Download WhatThePhone app for iOS for iTunes App Store.

What The Font for iPhone, iPod touch and iPad

Usage of WhatTheFont iPhone, iPod touch and iPad app is similar to its web-based version. After image is submitted and uploaded, user needs to check check characters that are identified are indeed correct before fonts matched are shown. The app works through both Wi-Fi or mobile data networks.

WhatFont

For people who wants to identify the web font used on web page or website, without having to dig through the complicated CSS and HTML code, WhatFont is an useful tool that enable user to identify and know the font used when hovering over the text.

WhatFont is available as a bookmarklet for IE, Firefox, Opera, Safari, and as extension for Chrome. When activated activated by clicking on bookmarklet or WhatFont button on Chrome, it can display font type used by particular text on the web page by place the mouse to hover over the text.
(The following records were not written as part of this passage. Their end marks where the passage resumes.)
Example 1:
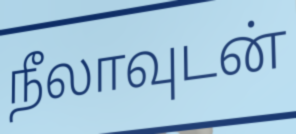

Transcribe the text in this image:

நீலாவுடன்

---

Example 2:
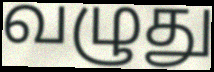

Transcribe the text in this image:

வழுது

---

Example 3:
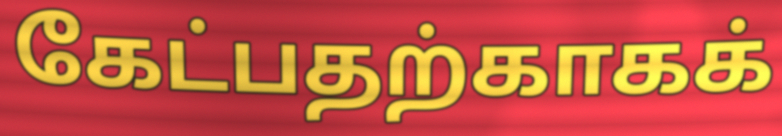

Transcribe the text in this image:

கேட்பதற்காகக்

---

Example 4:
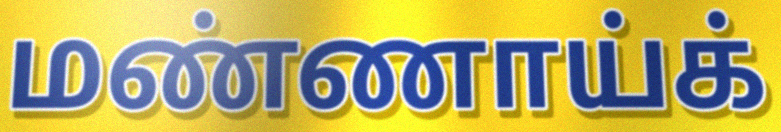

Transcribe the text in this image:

மண்ணாய்க்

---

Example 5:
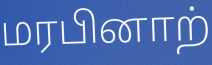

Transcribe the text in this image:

User can click on the text to pin a small box that displays more information on font family, font style, font size, font weight and font height of the text.

WhatFont Bookmarklet (for any browser except Google Chrome)

To save the bookmarklet, drag the link to bookmark bar to install, or right click on the link and select “Bookmark This Link” or “Save to Favorites”. You can click on the bookmarklet link to start using WhatFont to identify font on this web page.

Install WhatFont extension for Chrome from Chrome Web Store

Identify Fonts on Web Page

As WhatFont is analyzing content of HTML text, the accuracy of the font used is more accurate. However, it does not work on image, despite it says result “may be” inaccurate on image, as it only identify font used as defined in CSS for text enclosed within the class or ID without actually processing the image.